Die jungen Leute hatten sich die Vermeidung von Plastikmüll auf ihre Fahne geschrieben. „Eine tolle Idee“, wie so mancher Kunde bemerkte. „Unser U21-Projekt beinhaltet, alles für die Umwelt zu tun“, erklärte Yves Wienke, frisch gebackener Einzelhandelskaufmann. „Das begann am Montag mit dem Verteilen von Mehrzweckbeuteln für Obst und Gemüse an die Kunden, um sie von der Verwendung der Plastiktüten abzuhalten.“ Ein weiterer Teil des Konzepts besteht in der Nutzung von wiederverwendbaren Mehrzweckdosen, die zum Beispiel beim Einkauf von Fleisch- und Wurstwaren zur Anwendung kommen könnten sowie der Nutzung von Mehrweg-Kaffeebechern statt der bisher üblichen Einwegbecher aus Plastik oder Pappe.
Doch auch beim Warenangebot gibt es umweltkonforme Einkaufsmöglichkeiten. Dies zeigten die Azubis mit dem Verkauf von Backfisch aus nachhaltiger Fischerei. Dazu gab es das passende Brötchen - ein Bio-Schrotling. Ebenso kamen die Kunden in den Genuss von Bio-Pizza und -säften.
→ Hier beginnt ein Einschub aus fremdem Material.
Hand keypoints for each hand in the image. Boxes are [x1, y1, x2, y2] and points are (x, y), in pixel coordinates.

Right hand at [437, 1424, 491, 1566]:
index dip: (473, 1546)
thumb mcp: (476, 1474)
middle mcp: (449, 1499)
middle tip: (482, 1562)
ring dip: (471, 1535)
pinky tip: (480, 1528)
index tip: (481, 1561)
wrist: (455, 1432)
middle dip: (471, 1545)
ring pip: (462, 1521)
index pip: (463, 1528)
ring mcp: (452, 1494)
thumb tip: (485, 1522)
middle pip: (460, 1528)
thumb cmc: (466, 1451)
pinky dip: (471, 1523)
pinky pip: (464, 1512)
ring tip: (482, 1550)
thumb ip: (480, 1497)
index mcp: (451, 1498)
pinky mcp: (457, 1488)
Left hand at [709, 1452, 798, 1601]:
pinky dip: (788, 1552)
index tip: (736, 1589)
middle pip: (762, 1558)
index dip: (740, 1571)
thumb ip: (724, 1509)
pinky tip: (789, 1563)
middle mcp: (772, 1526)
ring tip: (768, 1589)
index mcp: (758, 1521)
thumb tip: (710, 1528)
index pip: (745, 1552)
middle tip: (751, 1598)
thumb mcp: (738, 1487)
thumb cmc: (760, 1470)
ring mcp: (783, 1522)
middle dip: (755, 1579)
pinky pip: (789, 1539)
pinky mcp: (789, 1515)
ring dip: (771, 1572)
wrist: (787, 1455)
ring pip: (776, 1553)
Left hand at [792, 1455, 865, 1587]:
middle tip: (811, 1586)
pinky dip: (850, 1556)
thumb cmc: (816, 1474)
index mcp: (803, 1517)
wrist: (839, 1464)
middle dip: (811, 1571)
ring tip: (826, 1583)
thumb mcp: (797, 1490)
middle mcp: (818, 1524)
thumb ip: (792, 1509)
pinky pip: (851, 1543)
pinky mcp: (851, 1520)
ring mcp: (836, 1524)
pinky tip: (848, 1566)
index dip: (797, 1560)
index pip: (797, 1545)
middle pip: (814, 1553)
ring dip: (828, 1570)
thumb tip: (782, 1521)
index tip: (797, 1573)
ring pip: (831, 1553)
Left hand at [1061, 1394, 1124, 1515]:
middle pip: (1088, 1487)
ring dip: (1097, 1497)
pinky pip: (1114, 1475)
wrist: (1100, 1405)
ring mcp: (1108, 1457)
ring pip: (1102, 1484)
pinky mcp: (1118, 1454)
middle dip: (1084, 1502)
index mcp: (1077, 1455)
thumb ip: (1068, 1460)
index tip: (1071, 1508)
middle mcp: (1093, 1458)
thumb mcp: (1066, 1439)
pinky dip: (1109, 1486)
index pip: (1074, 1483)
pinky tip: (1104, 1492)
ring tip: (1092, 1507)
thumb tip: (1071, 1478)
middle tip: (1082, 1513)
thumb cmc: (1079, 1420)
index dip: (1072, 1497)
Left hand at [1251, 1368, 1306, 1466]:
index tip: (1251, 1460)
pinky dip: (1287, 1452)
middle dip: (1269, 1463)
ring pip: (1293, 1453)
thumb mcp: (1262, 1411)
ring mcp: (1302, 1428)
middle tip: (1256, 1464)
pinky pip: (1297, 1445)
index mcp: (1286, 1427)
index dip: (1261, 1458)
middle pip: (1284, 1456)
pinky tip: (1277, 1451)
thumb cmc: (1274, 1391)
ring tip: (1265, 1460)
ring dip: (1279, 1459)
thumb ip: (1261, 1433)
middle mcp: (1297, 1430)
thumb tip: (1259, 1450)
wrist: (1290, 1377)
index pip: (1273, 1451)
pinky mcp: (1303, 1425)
„Diese Aktion wird von der Konzernführung veranstaltet, weil heutzutage wenig auf die Umwelt geachtet wird und der viele Müll sie beeinträchtigt“, so Wienke. Im Übrigen sei festzustellen, dass ein großer Teil der Kunden bereit ist, das Mehrwegkonzept anzunehmen - sowohl bezüglich der Stoffbeutel, als auch der Mehrzweckdosen. Wobei die Akteure auf die Vorbildwirkung setzen und die Kunden zunehmend bereit sind, weniger Müll zu produzieren.
„Diese Aktion kommt bei den Kunden gut an“, ergänzte Julius Hausmann. Zur Vorbereitung wurden Plakate angefertigt und in der Stadt aufgehängt und schon am ersten Tag der Azubi-Aktion 400 kostenlose Netze verteilt. Wenn es auch ein paar Kunden gab, die äußerten: „Ihr könnt eh’ nichts ändern“. Die Marktkauf-Lehrlinge bleiben weiterhin optimistisch, denn irgendwo müsse angefangen werden.